Given data:
┌────────

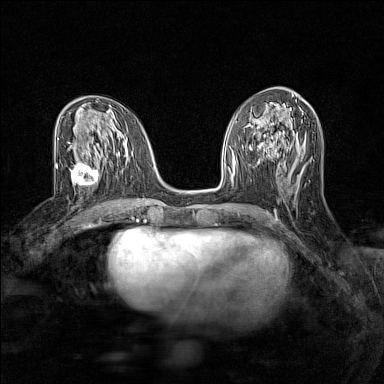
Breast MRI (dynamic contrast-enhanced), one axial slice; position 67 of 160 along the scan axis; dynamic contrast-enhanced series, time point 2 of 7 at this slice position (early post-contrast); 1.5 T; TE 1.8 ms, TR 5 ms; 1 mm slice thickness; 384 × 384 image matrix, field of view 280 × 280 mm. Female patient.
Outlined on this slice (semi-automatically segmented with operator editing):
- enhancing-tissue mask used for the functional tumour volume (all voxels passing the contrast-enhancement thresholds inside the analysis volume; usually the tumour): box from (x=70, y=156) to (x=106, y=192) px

└────────

Problem to work on: The whole listing must come back verbatim, with no pictures included.

Your solution:
Breast MRI (dynamic contrast-enhanced), one axial slice; position 67 of 160 along the scan axis; dynamic contrast-enhanced series, time point 2 of 7 at this slice position (early post-contrast); 1.5 T; TE 1.8 ms, TR 5 ms; 1 mm slice thickness; 384 × 384 image matrix, field of view 280 × 280 mm. Female patient.
Outlined on this slice (semi-automatically segmented with operator editing):
- enhancing-tissue mask used for the functional tumour volume (all voxels passing the contrast-enhancement thresholds inside the analysis volume; usually the tumour): box from (x=70, y=156) to (x=106, y=192) px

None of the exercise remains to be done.